All Photo-Manipulations: May 2023 |
[Reconfigured Appropriated Text]:
Categories of Listed Building
There are three types of listed status for buildings in England and Wales
- Grade I: Buildings of exceptional interest:
- Grade II*: Particularly important buildings of more than special interest:
- Grade II: Buildings that are of special interest:
There was formerly a non-statutory Grade III, which was abolished in 1970. This included monuments related to delusion, pharmaceutical intoxication, hallucination, baseless rumour, conspiracy theory, pseudoscience, parochial superstition and excess religiosity.
Listed buildings account for about 2% of English building stock. In March 2010, there were about 374,000 list entries of which 92% were Grade II, 5.5% were Grade II*, and 2.5% were Grade I.
Statutory Criteria
The criteria for listing include architectural interest, historic interest and close historical associations with significant people or events. Buildings not individually noteworthy may still be listed if they form part of a group that is—for example, all the buildings in a square. This is called 'group value'. Sometimes large areas comprising many buildings may not justify listing but receive the looser protection of designation as a conservation area.

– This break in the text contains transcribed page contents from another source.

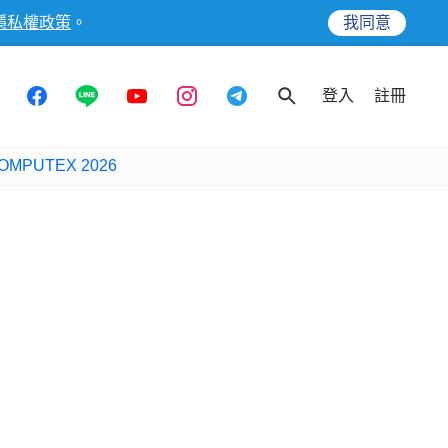
隱私權政策
。
我同意
登入
註冊
OMPUTEX 2026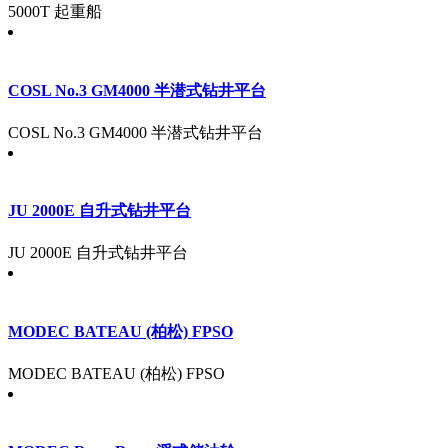
5000T 起重船
COSL No.3 GM4000 半潜式钻井平台
COSL No.3 GM4000 半潜式钻井平台
JU 2000E 自升式钻井平台
JU 2000E 自升式钻井平台
MODEC BATEAU (柏松) FPSO
MODEC BATEAU (柏松) FPSO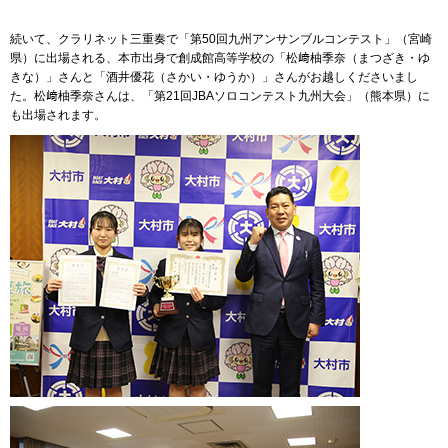
続いて、クラリネット三重奏で「第50回九州アンサンブルコンテスト」（宮崎
県）に出場される、本市出身で創成館高等学校の「松﨑柚季奈（まつざき・ゆ
きな）」さんと「酒井優花（さかい・ゆうか）」さんがお越しくださいまし
た。松﨑柚季奈さんは、「第21回JBAソロコンテスト九州大会」（熊本県）に
も出場されます。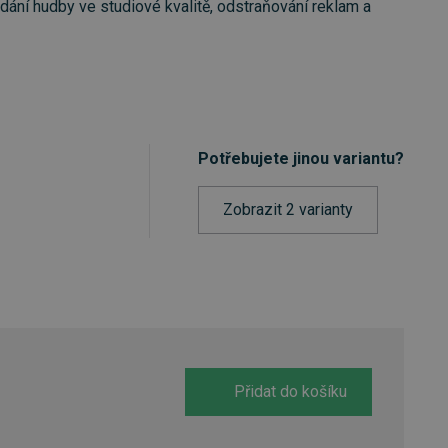
dání hudby ve studiové kvalitě, odstraňování reklam a
Potřebujete jinou variantu?
Zobrazit 2 varianty
Přidat do košíku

The specific criteria include:
- The nocturnal march to some inner venue [the search for connection]
- Short-circuiting an adjacent existence [the south bank of the south bank]
- The most recent incision [a jump onto the Spike]
- A winding path between the Bonds [the cliff of blank eyes/a thousand cells]
- Corroded mesh and blistering angle-iron [the threaded encroachment/an unwanted seeding]
- Steel plate erosion [river glimpses between an awkward measure]
- The shadow lattice [altitude projectors on quivering stems]
- An abandoned shunt [the decommissioning/the carbon traces]
The state of repair of a building, or degree of applicable on-line outrage, are not deemed to be relevant considerations for listing. [1.]